If you are not experiencing any symptoms of your multiple myeloma you may not need treatment. Your doctor will monitor your situation closely for any signs that the disease is progressing. This will involve periodic urine and blood tests. If and when you do develop symptoms, your doctor may suggest one or more of the following treatments.

  • Targeted therapy. Targeted drug treatment focuses on specific abnormalities within cancer cells that allow them to survive. Bortezomib, carfilzomib, and ixazomib are targeted drugs that block the action of a substance in myeloma cells that breaks down proteins. This action causes myeloma cells to die. Targeted-therapy drugs may be administered through a vein in your arm or in pill form.
    • Other targeted-therapy treatments include monoclonal antibody drugs that bind to the specific proteins present on myeloma cells, causing them to die.
  • Biological therapy. Biological therapy drugs use your body’s immune system to fight myeloma cells. The drugs thalidomide, lenalidomide, and pomalidomide enhance the immune system cells that identify and attack cancer cells. These medications are commonly taken in pill form.
  • Chemotherapy drugs kill fast-growing cells, including myeloma cells. Chemotherapy drugs can be given through a vein in your arm or taken in pill form. High doses of chemotherapy drugs are used before a bone marrow transplant.
  • Corticosteroids, such as prednisone and dexamethasone, regulate the immune system to control inflammation in the body.
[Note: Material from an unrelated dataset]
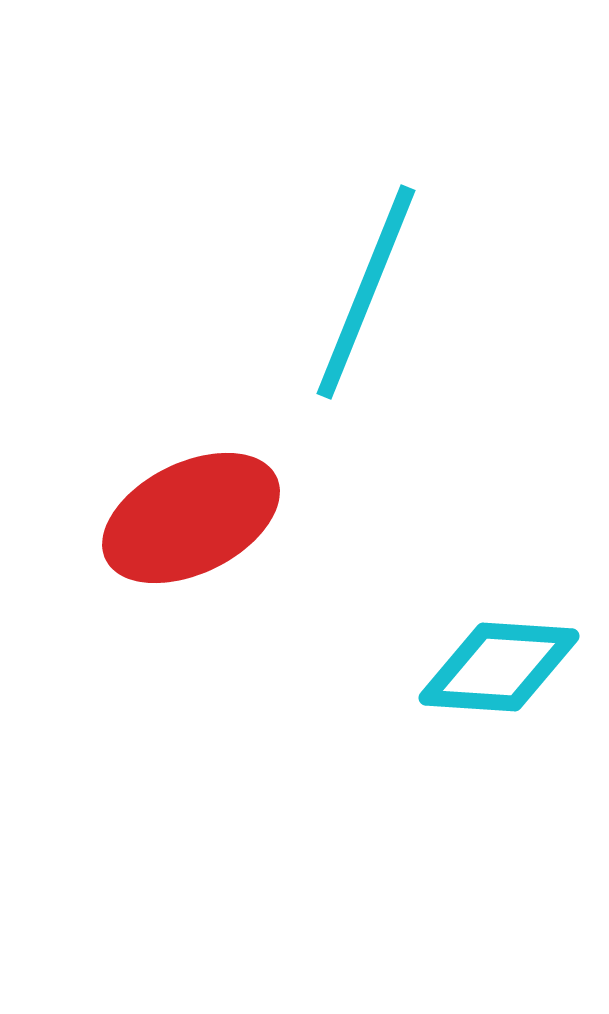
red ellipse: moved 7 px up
They are also active against myeloma cells. Corticosteroids can be taken in pill form or administered through a vein in your arm.
  • Bone marrow transplant. A bone marrow transplant, also known as a stem cell transplant, is a procedure to replace your diseased bone marrow with healthy bone marrow.
    • Before a bone marrow transplant, blood-forming stem cells are collected from your blood. You then receive high doses of chemotherapy to destroy your diseased bone marrow. Then your stem cells are infused into your body, where they travel to your bones and begin rebuilding your bone marrow.
  • Radiation therapy. This treatment uses beams of energy, such as X-rays and protons, to damage myeloma cells and stop their growth. Radiation therapy may be used to quickly shrink myeloma cells in a specific area — for instance, when a collection of abnormal plasma cells form a tumor, or a plasmacytoma, that is causing pain or destroying a bone.
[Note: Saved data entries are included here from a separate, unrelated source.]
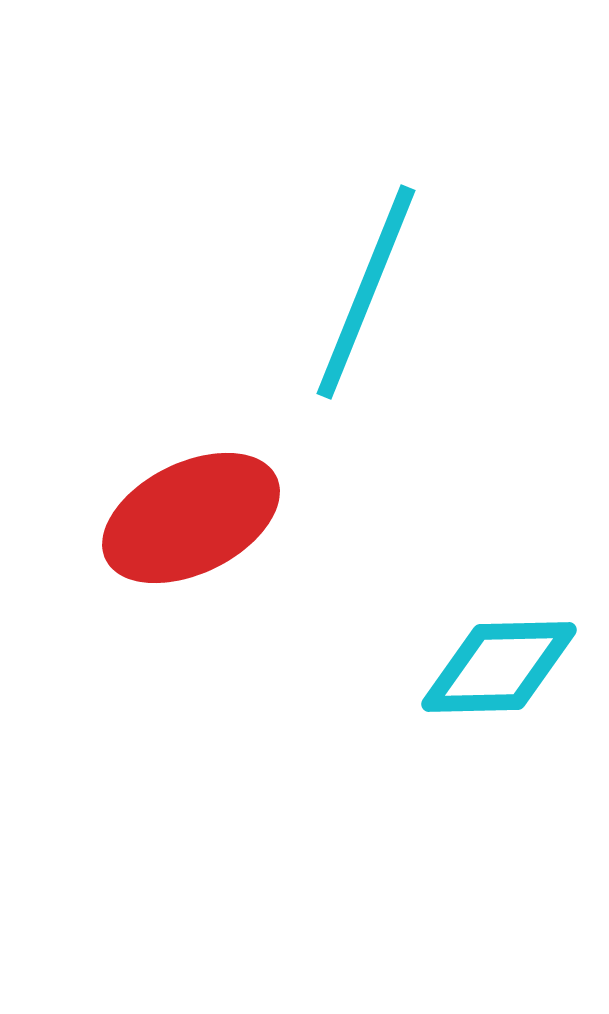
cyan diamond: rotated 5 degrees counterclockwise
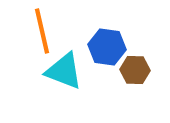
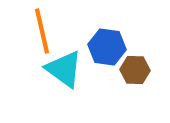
cyan triangle: moved 2 px up; rotated 15 degrees clockwise
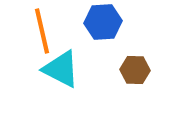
blue hexagon: moved 4 px left, 25 px up; rotated 12 degrees counterclockwise
cyan triangle: moved 3 px left; rotated 9 degrees counterclockwise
Complications from Multiple Myeloma

While infrequent and uncommon, complications can arise from multiple myeloma. The most often reported complications are:

  • Frequent infections. Myeloma cells inhibit your body’s ability to fight infections.
  • Bone problems. Multiple myeloma can also affect your bones, leading to bone pain, thinning bones, and broken bones.
  • Reduced kidney function. Multiple myeloma may cause problems with kidney function, including kidney failure. Higher calcium levels in the blood related to eroding bones can interfere with your kidneys’ ability to filter your blood’s waste. The proteins produced by the myeloma cells can cause similar problems.
  • Low red blood cell count or anemia. As myeloma cells crowd out normal blood cells, multiple myeloma can also cause anemia and other blood problems.

If you suspect that you may have multiple myeloma, contact your medical care team to schedule an appointment to begin testing to determine your diagnosis. Early detection is key!